Given text
---*---

I honestly thought I couldn't edit any more than I already had, so I handed the latest version to Mr W to read and he pulled out two errors I hadn't even seen. I knew how the words sounded in my head and I'd read them that way even though the words weren't even there. Aargh!
Right. No more chat from me. Back to work. Hope agents realise I'm happy to edit again if I've screwed up in any way. Well... 'happy' might be pushing it. :) Let's say I'm happy to be advised and willing to take whatever steps I can to make my work wonderfully publishable.
3 Hours and 41 Minutes until my self imposed deadline, so this is a v quick post to bring you into my world at a pretty crucial moment.
I'm starting to wish I hadn't made this deadline public. Had to really though didn't I? It helps to know there is a literary mob waiting to beat me up verbally if I don't stick to the plan :)
Am I going to make it? Of course. I'll make the deadline because I always do. Never quite sure how it happens but it does. The question is: will I make it?
A number of publishers have been jolly nice to me of late and that's surely no bad thing but it's not necessarily more than a pleasant thing either. If my work isn't up to standard then no amount of friendly chat will save it from the bin.
Is it? My work, I mean, Is it good enough?
So far I've jumped through the following hoops:
1/ Learnt English
2/ Had car accident, fallen into coma, emerged from coma unable to speak
3/ Learnt English again
4/ Got Degree in English
5/ Did lots of research about publishing and novel writing
6/ Written novel
6/ Written sequel
7/ Set up online presence
8/ Built up following of writers, readers, publishers, agents, editors and other media people and a couple of celebrities
9/ Got feedback on my writing from best selling authors
10/ Edited both books. Re-edited first book.
11/ Got agent.
Ha! Fooled you! Didn't get to point 11 yet. This is the bit I'm scared about. The rest of it was in my control but the next bit is not. It's a big, black hole of potential disappointment.

---*---

Work to do
Please decide whether each statement below agrees with the post above, and answer yes or no for each, quoting the deciding words of the post. 1. Mr W found two errors in the latest version. 2. The writer has already got an agent. 3. The writer kept the deadline private.

---*---

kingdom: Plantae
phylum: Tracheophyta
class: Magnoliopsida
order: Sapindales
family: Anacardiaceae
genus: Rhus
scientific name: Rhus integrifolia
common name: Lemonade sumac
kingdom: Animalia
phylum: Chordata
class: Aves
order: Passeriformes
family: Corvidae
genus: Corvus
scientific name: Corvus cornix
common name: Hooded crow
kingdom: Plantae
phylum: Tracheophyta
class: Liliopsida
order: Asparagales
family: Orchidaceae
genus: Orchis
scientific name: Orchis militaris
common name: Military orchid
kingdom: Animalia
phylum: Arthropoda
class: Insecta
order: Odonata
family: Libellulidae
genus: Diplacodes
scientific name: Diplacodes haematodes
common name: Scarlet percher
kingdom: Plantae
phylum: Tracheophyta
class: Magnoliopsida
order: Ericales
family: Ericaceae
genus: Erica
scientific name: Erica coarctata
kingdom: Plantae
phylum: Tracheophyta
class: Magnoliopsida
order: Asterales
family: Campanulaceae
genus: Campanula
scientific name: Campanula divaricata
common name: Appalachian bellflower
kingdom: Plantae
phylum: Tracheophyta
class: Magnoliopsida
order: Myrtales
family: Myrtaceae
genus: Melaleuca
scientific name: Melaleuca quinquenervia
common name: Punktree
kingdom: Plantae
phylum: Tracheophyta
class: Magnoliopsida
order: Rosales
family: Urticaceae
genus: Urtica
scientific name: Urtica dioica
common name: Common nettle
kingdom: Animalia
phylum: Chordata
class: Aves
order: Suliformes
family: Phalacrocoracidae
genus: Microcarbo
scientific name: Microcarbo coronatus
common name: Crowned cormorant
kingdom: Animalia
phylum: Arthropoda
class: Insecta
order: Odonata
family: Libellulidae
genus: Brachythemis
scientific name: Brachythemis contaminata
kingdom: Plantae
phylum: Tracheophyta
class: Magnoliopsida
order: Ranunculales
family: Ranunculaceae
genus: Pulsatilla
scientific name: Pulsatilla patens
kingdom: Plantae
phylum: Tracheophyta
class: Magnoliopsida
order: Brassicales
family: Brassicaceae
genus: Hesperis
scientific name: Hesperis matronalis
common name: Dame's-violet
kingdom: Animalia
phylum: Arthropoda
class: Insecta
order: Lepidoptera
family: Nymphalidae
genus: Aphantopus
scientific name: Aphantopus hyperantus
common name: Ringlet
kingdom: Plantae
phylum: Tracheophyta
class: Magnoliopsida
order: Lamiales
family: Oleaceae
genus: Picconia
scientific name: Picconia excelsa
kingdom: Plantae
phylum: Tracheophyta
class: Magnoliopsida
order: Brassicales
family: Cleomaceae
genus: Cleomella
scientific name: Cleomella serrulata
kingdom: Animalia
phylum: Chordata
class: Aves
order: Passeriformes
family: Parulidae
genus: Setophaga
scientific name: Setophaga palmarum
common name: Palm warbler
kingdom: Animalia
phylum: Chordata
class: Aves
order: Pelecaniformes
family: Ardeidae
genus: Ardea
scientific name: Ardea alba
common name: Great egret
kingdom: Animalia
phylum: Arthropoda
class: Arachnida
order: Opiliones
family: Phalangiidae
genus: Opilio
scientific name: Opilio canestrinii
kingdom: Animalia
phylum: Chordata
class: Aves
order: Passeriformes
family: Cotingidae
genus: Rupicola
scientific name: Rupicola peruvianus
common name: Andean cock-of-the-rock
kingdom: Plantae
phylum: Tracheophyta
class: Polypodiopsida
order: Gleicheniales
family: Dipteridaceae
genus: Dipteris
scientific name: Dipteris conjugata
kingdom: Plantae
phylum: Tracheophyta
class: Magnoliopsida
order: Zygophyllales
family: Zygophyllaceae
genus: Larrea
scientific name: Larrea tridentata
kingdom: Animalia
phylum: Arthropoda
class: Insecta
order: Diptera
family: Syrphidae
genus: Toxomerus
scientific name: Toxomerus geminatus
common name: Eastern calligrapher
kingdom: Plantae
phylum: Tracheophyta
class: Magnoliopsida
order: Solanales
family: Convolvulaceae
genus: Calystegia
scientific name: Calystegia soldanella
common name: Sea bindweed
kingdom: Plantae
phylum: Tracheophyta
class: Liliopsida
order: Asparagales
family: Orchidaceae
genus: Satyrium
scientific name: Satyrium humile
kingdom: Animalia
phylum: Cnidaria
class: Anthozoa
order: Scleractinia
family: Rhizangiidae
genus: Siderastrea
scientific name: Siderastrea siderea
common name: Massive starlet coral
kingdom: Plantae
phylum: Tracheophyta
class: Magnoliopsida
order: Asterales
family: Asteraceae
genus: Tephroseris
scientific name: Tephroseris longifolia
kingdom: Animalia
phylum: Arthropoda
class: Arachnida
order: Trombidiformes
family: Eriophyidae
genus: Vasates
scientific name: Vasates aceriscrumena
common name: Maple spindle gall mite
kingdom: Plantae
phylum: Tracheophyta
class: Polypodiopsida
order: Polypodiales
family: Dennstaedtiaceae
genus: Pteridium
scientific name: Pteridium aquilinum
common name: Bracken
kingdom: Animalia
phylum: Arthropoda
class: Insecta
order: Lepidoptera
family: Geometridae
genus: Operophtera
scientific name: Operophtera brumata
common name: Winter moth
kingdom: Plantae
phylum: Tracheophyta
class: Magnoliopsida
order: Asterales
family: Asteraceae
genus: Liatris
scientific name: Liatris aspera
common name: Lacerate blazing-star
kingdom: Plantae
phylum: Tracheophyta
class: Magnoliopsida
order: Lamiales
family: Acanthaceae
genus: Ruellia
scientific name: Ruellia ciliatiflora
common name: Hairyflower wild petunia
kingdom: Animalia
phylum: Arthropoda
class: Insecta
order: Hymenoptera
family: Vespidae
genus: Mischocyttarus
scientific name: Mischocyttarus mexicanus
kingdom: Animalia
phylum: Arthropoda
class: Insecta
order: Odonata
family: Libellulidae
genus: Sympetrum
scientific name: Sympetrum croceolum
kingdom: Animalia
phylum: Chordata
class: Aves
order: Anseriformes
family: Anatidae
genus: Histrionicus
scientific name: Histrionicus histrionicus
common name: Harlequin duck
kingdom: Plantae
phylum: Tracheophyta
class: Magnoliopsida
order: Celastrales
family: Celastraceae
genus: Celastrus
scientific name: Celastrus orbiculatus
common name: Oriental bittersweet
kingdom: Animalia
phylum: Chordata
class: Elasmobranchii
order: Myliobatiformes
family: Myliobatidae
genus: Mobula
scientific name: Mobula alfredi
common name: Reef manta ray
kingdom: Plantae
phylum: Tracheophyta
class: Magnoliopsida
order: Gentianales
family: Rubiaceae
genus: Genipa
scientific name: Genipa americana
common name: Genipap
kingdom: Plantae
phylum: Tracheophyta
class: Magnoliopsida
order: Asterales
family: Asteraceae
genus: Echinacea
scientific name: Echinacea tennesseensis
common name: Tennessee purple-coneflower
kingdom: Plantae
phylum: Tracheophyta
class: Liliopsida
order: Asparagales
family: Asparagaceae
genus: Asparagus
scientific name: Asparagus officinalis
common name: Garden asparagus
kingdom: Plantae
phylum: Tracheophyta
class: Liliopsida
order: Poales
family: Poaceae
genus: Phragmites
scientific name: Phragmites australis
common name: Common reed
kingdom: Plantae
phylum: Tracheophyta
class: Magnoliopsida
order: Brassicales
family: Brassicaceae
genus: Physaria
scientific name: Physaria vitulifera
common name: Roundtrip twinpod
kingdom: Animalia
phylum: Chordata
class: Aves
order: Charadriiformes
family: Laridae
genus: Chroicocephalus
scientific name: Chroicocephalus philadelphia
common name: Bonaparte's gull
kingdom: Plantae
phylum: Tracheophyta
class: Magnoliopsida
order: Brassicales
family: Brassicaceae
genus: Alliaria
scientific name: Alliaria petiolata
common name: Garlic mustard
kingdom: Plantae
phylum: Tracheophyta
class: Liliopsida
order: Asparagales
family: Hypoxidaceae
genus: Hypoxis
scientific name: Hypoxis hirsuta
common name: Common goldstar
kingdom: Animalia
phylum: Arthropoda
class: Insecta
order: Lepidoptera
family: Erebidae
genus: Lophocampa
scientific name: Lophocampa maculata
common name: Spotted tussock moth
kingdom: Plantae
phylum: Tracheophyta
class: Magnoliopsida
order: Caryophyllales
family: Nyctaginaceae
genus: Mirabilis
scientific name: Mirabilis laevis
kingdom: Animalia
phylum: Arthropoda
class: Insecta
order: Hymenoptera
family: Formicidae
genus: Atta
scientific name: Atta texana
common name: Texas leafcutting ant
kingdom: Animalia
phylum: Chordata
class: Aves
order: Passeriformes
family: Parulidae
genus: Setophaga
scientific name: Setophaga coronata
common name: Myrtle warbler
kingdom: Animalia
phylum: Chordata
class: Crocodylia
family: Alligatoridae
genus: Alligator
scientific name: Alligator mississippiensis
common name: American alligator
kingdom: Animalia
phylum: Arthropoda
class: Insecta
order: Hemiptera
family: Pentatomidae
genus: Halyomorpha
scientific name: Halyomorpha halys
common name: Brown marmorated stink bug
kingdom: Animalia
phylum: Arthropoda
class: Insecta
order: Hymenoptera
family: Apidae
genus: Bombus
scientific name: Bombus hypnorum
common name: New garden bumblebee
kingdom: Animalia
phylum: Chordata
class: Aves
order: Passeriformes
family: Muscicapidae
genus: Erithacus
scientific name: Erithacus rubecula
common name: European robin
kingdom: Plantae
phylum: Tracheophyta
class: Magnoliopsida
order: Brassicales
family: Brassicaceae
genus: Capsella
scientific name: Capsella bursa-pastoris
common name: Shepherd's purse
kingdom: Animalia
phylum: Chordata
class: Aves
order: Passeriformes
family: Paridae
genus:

---*---

Solution for this task
1. Yes: "he pulled out two errors I hadn't even seen"
2. No: "Didn't get to point 11 yet."
3. No: "I'm starting to wish I hadn't made this deadline public."